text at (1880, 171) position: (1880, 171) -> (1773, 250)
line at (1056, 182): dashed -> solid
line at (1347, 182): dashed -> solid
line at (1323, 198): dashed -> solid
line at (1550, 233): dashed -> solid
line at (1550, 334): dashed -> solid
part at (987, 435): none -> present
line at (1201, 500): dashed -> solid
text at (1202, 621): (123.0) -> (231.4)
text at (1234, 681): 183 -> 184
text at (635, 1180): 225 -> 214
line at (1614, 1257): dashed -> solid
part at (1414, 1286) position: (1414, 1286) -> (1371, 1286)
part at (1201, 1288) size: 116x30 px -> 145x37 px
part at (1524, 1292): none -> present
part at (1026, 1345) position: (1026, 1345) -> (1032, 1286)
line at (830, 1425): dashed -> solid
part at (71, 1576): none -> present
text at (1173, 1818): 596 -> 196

_GIVEN REQUEST_
Pick out every line above that contains the string "position" and copy each of those lines in full. Case counts.

_TASK ANSWER_
text at (1880, 171) position: (1880, 171) -> (1773, 250)
part at (1414, 1286) position: (1414, 1286) -> (1371, 1286)
part at (1026, 1345) position: (1026, 1345) -> (1032, 1286)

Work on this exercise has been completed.